--- Metin bölümü ---

Halkevleri veya Halkevleri Derneği, Türkiye genelinde barınma, sağlık, eğitim, çevre, kadın ve engelli haklarının savunulması ve genişletilmesi için faaliyet gösteren ve "Kamu Yararına Çalışan Dernek"[1][2] statüsünde olan bir sivil toplum kuruluşudur.
Mustafa Kemal Atatürk'ün ülkedeki sorunları yerinde gözlemlemek üzere çıktığı yurt gezisi Halkevlerinin temellerini oluşturmuştur. Çekoslovakya, Macaristan, Rusya ve İtalya gibi ülkelerde başarılı örnekleri bulunan halk eğitimi kurumları incelenmiş, Türkiye’nin ihtiyaçlarına ve yapısına uygun olarak Halkevlerinin kurulmasına karar verilmiştir. Benzer bir amaçla kurulan Türk Ocakları 10 Nisan 1931’de toplanan olağanüstü kongre ile CHP’ye katılma kararı almış, 1931’de yapılan CHP’nin üçüncü büyük kongresinde Halkevlerinin açılması kararlaştırılmıştır.[3] Cumhuriyet döneminde ülkenin sosyal ve kültürel kalkınmasında, Cumhuriyet'in getirdiği değerlerin geniş halk kitlelerine ulaşması için 19 Şubat 1932 günü başta Ankara olmak üzere 14 il merkezinde Halkevleri açılmış, zaman içerisinde bu sayı büyük bir artış göstermiştir. 14 Mayıs 1950 tarihinde gerçekleşen seçim ertesinde, iktidara gelen Demokrat Partinin girişimi ile Türkiye Büyük Millet Meclisinde 8 Ağustos 1951[4] tarihinde kabul edilen ve 11 Ağustos 1951 tarihinde Resmî Gazete'de yayınlanarak yürürlüğe giren 5830 sayılı kanun ile Türkiye genelindeki bütün Halkevleri kapatılarak malları hazineye devredilmiştir.

---

• Alıştırma yönergesi: Halkevleri üzerine olan yazıyı son cümlesinden sonra devam ettirerek yazın.

--- Gösterilen bilgiler ---

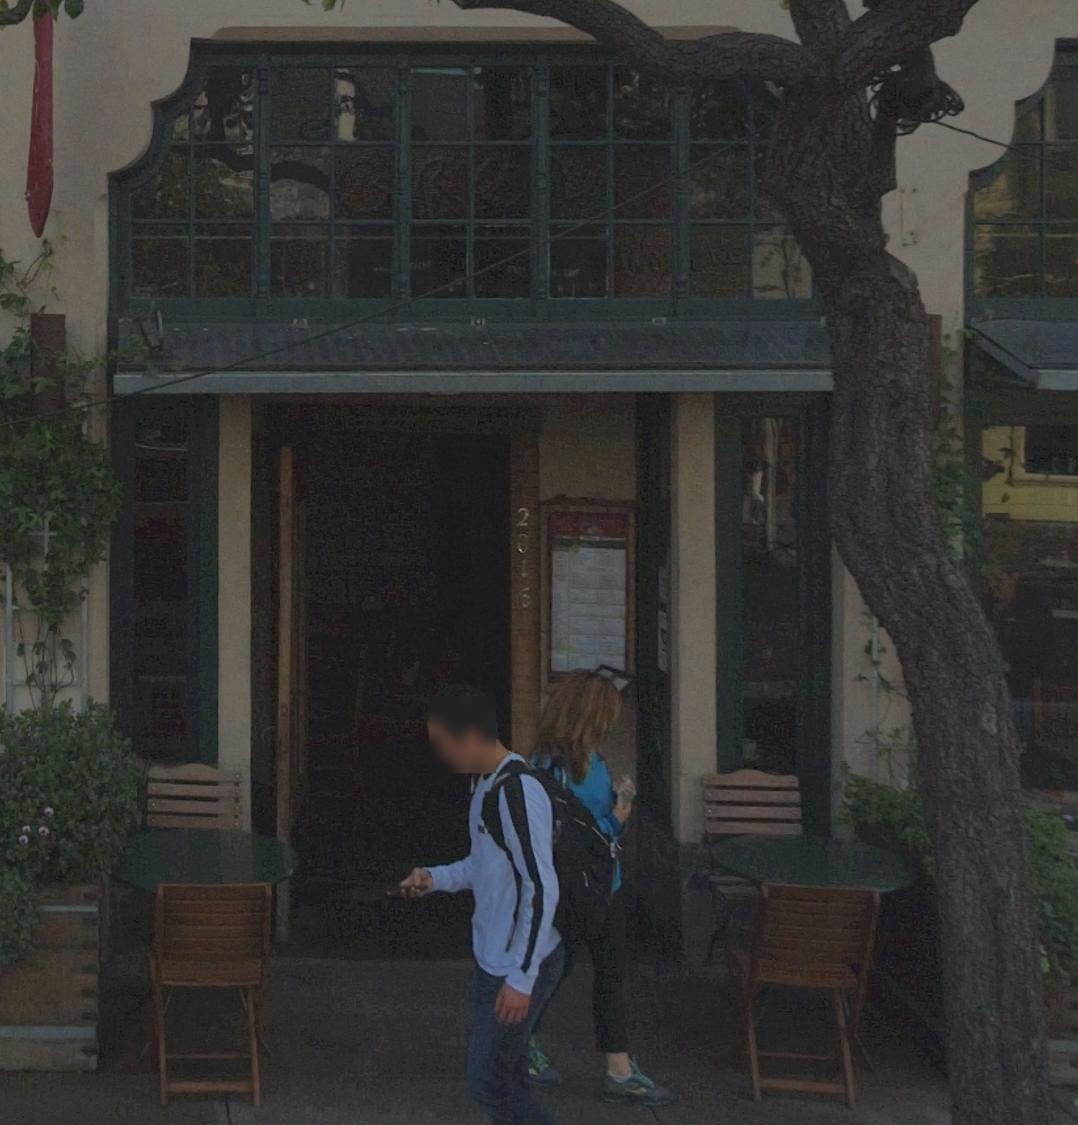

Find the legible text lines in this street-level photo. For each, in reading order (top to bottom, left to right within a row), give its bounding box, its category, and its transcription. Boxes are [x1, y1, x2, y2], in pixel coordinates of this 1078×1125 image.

[513, 505, 534, 612] StreetNumber: 2015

---

• Aşağıdaki çıktı:
27 Mayıs 1960'ta gerçekleşen askerî darbe sonrasında Halkevleri 21 Nisan 1963 tarihinde bir dernek statüsünde, bağımsız bir demokratik kitle örgütü olarak tekrar kurulmuştur. Bu dönemde bini aşan sayısı ile Halkevleri toplumsal muhalefetin önemli merkezlerinden biri haline gelmiştir. Ancak, 12 Eylül 1980 tarihinde gerçekleşen askerî darbe ile Halkevleri yeniden kapatılmış, bir kez daha bütün varlıklarına el konulmuştur. Yedi yıllık yargılanma sürecinin ardından, Halkevleri ve üyeleri beraat etmiş, 1987 yılında toplam 24 şubede tekrar faaliyete geçmiştir.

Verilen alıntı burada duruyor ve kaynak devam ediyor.